Chloroplast are the structure within the cells of plants and green algae which is the site of photosynthesis, a process by which sunlight energy gets converted into chemical energy, resulting in production of oxygen and energy-rich organic compounds. So, Chloroplasts can be considers as food producers of the cell. Animal cells do not have chloroplasts.
Plants are the basis of entire life on Earth. They are classified as the producers of world. During the process of photosynthesis, plants create sugars and release oxygen. This oxygen released by the chloroplasts is the same oxygen all living creatures breathe every day. Mitochondria works in the opposite direction. They use utilize oxygen in releasing chemical energy from sugars.
On high level, two membranes contains and protects the inner parts of chloroplasts. And they are named appropriately as outer and inner membranes. The inner membrane of chloroplast surrounds the stroma and the grana (grana are stacks of thylakoid). One thylakoid stack is called a granum.
Chlorophyll molecules sit on the surface of every thylakoid and captures the light energy from the sun. As these energy rich molecules are prepared by the light-dependent reactions, they moves to the stroma where carbon can be fixed and sugars are then synthesized.
Chloroplast are of 10 microns long and 0.5 to 2.0 microns thick and it may vary based on size and type of the cells especially among algae.
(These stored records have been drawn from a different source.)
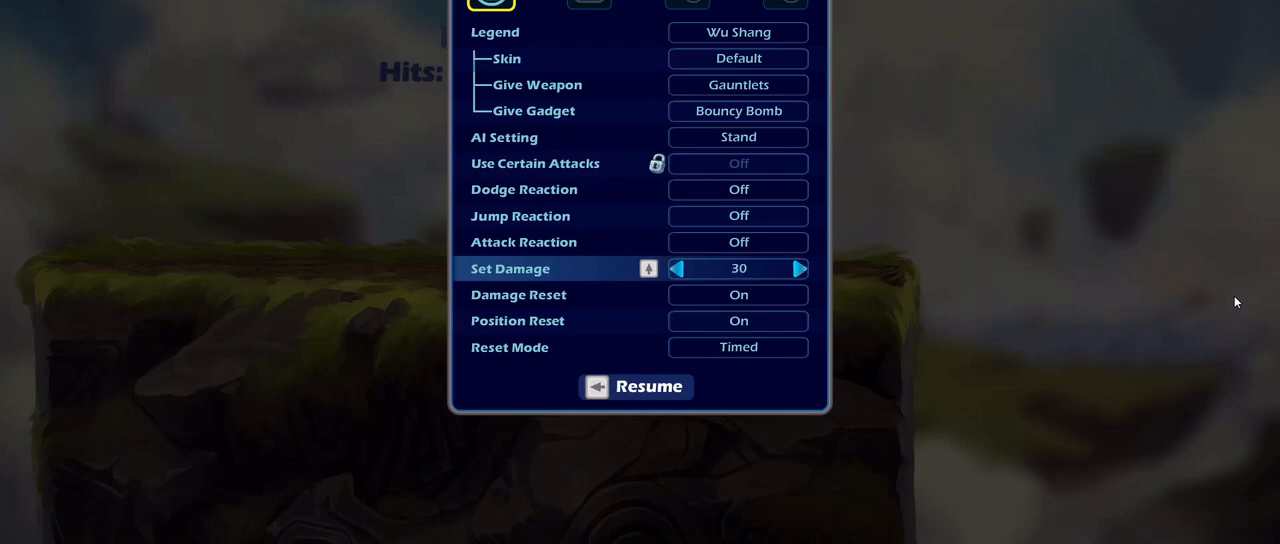
Gameplay with keyboard; each line is a JSON object with the keys held at the frame after it. "events" lists presses ("down") and releases ("up") of ".", "/", "0", "1", "2", "3", "4", "5", "6", "7", "8", "9", "a", "alt_l", "alt_r", "b", "backslash", "backspace", "c", "caps_lock", "comma", "ctrl_l", "ctrl_r", "d", "down", "e", "equals", "f", "g", "h", "i", "j", "k", "l", "lbracket", "left", "m", "minus", "n", "o", "p", "q", "quote", "r", "rbracket", "return", "right", "s", "semicolon", "shift_l", "shift_r", "space", "super", "t", "tab", "tilde", "u", "up", "v", "w", "x", "y" and "z" between this image and that frame as [ms after this image, input, new state], when the widget could be followed in between. No other keys are recorded. Mouse input is not recorded.
{"keys": [], "events": [[67, "d", "up"], [150, "d", "down"], [217, "d", "up"], [250, "d", "down"], [333, "d", "up"]]}
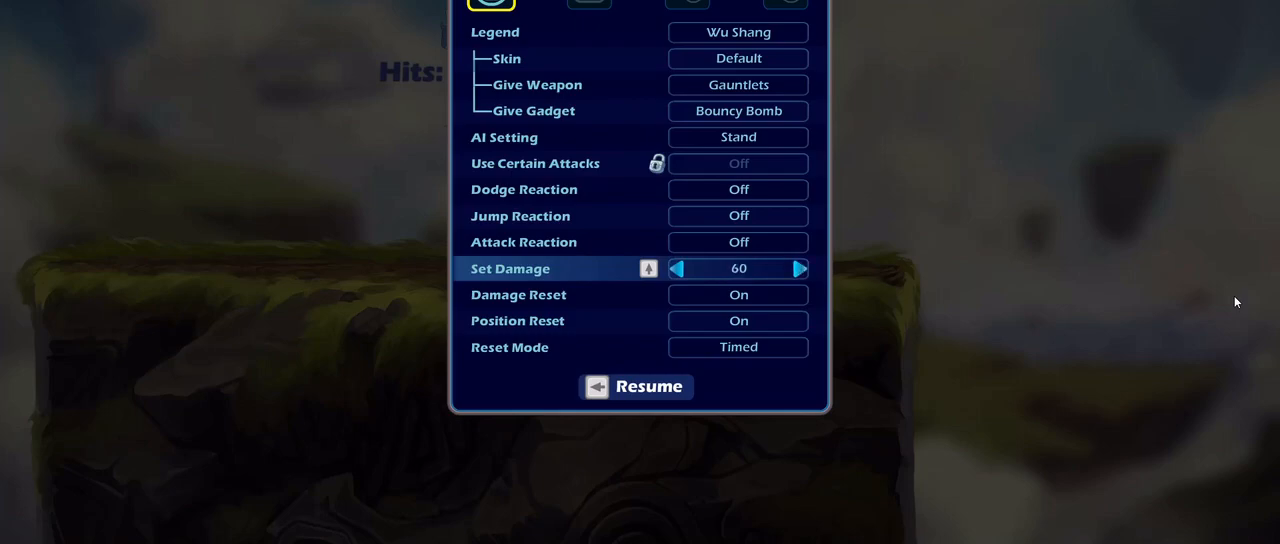
{"keys": ["tab"], "events": [[133, "d", "down"], [217, "d", "up"], [317, "d", "down"], [383, "d", "up"], [467, "tab", "down"]]}
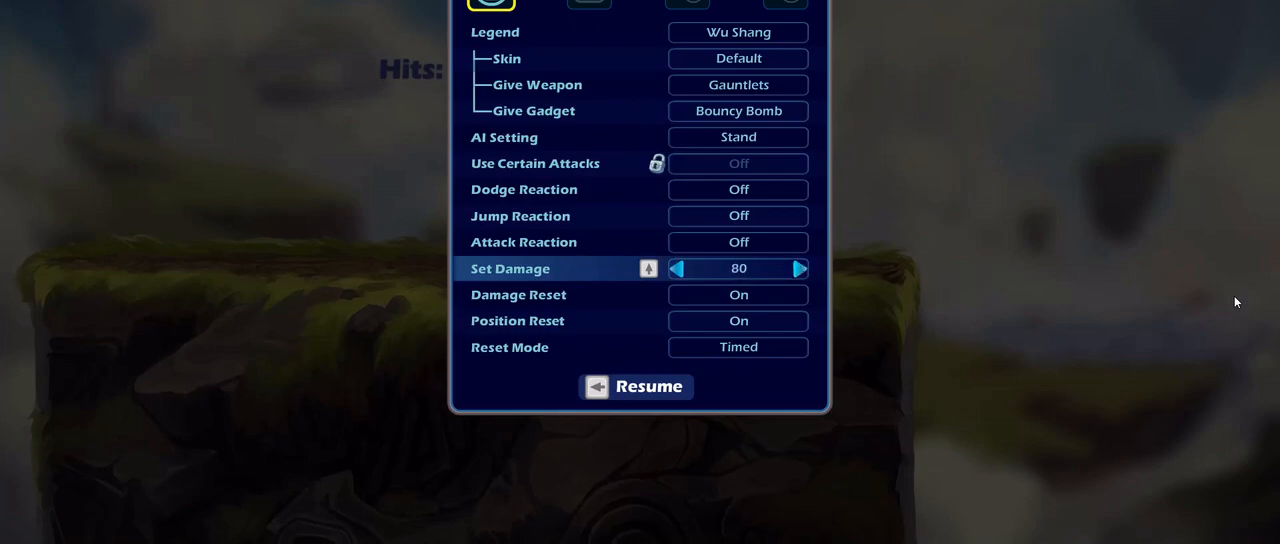
{"keys": ["d"], "events": [[33, "tab", "up"], [67, "d", "down"]]}
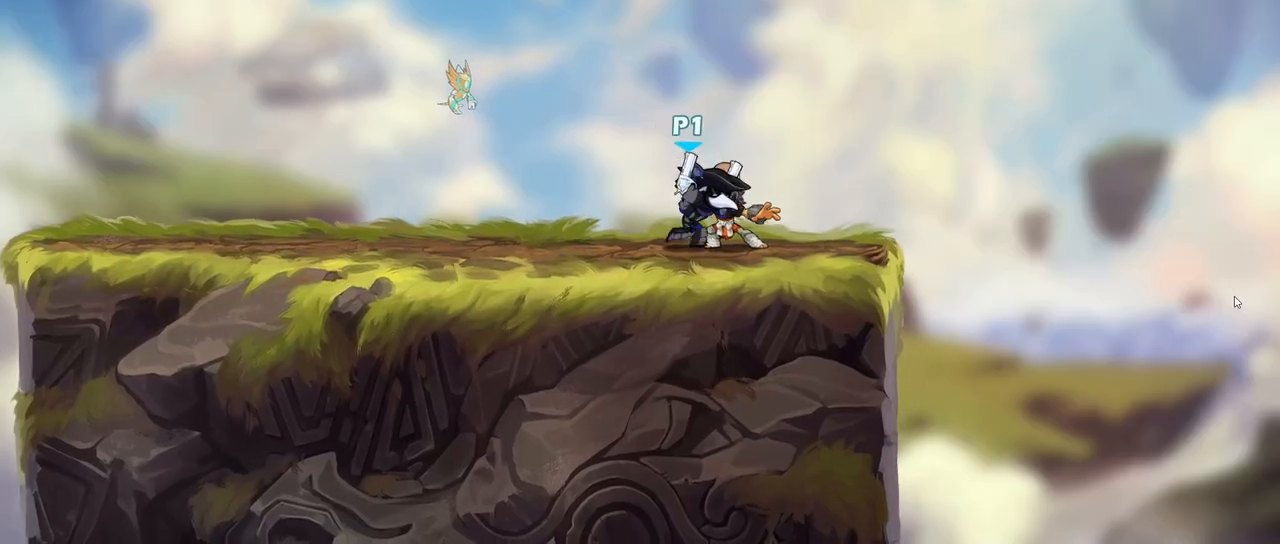
{"keys": ["a", "s"], "events": [[83, "a", "down"], [83, "s", "down"], [133, "left", "down"], [167, "d", "up"], [200, "left", "up"], [283, "left", "down"], [383, "left", "up"]]}
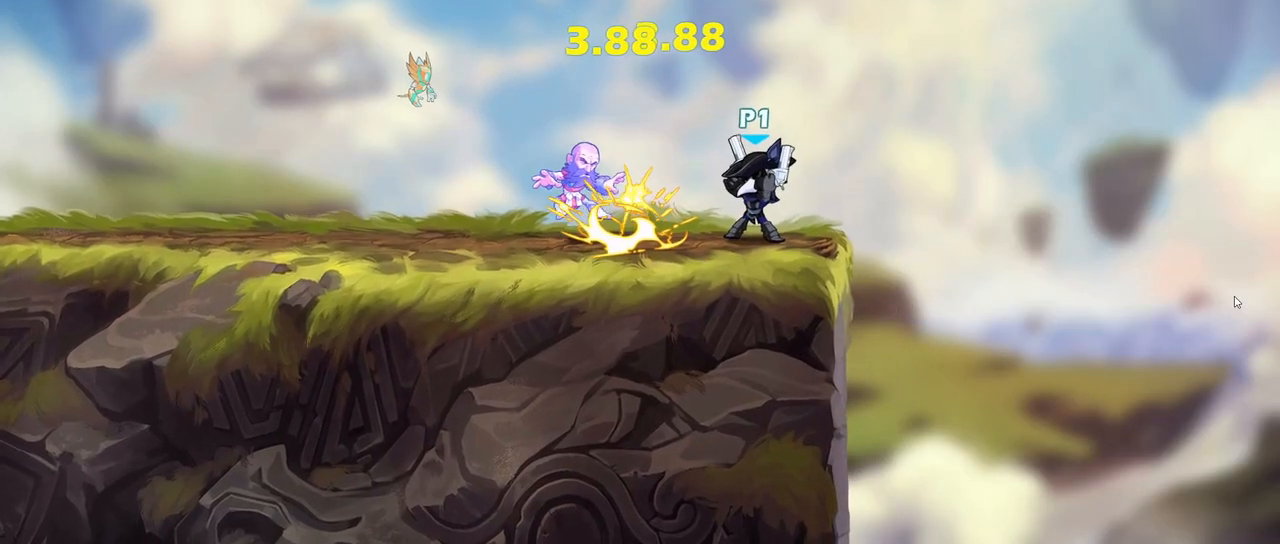
{"keys": []}
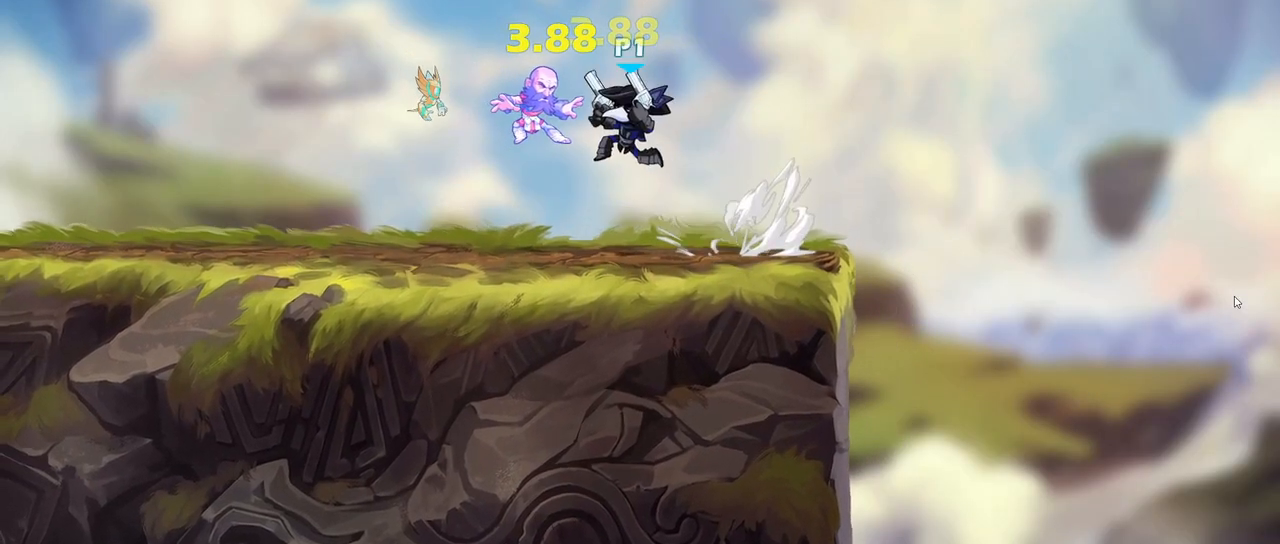
{"keys": ["d"], "events": [[100, "d", "down"], [333, "d", "up"], [417, "d", "down"]]}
It is surrounded by outer and inner membrane. In addition chloroplasts consist of interconnected extensive sacs called Thylakoids which are of disc shaped. These are stalked (20-50 no’s) to form Grana and embedded in a matrix called Stroma.
The stacks of the thylakoid sacs are well connected by stroma lamellae. This lamellae acts just like the skeleton of chloroplasts, thus keeping all the sacs at a safe distance from each other and thereby maximizing the efficiency of the organelle. Because if all of thylakoids were overlapping and bunched together, there would be such efficient way to capture the Sun’s light energy.
Stroma is a semi fluid, colloidal and colorless complex contains DNA, RNA, ribosomes (70s type) and many other enzymes. Its DNA is circular. Matrix may consist as starch as storage material. Thylakoids are occur as inner membrane of chloroplast.
Nearly 40-100 grana may occur in a chloroplast. Many membranous tubules called stroma lamellae inter connect thylakoids of different grana.
The mechanism of ATP production is similar to Mitochondria.
Thylakoid membrane consist of photosynthetic pigments called as “Chlorophyll” and other pigments that absorb light and generate ATP during photosynthesis. Some of the ATP’s are used to convert CO2 into three carbon intermediates which are then converted to sugars.
The sole purpose of the chloroplasts is to make sugars that feeds the cell’s machinery. Photosynthesis is the plant’s process taking energy from Sun and preparing sugars. When the energy from Sun hits the chloroplasts and chlorophyll molecules, the corresponding light energy gets converted into chemical energy found in compounds like ATP and NADPH.
Those energy-rich compounds then moves into the stroma where enzymes fixes the carbon atoms from carbon dioxide. Animals and plants then use the sugars (or glucose) for food and energy.
Different Chlorophyll molecules
Not all of the chlorophyll molecules are same. Several types of chlorophyll molecules can be involved in photosynthesis. All of the chlorophyll are varieties of green and have a common chemical structure known as porphyrin ring.
There are also other molecules which are also photosynthetic like carotenoids in carrots, fucoxanthin in brown algae, phycoerythrin in algae or phycocynanin in bacteria. While these compounds might be indirectly involved in photosynthesis, they are not all green or have the same structures as chlorophyll. Accessory pigments like carotenoids and fucoxanthin passes absorbed light energy to its neighbor chlorophyll molecules, instead of using itself.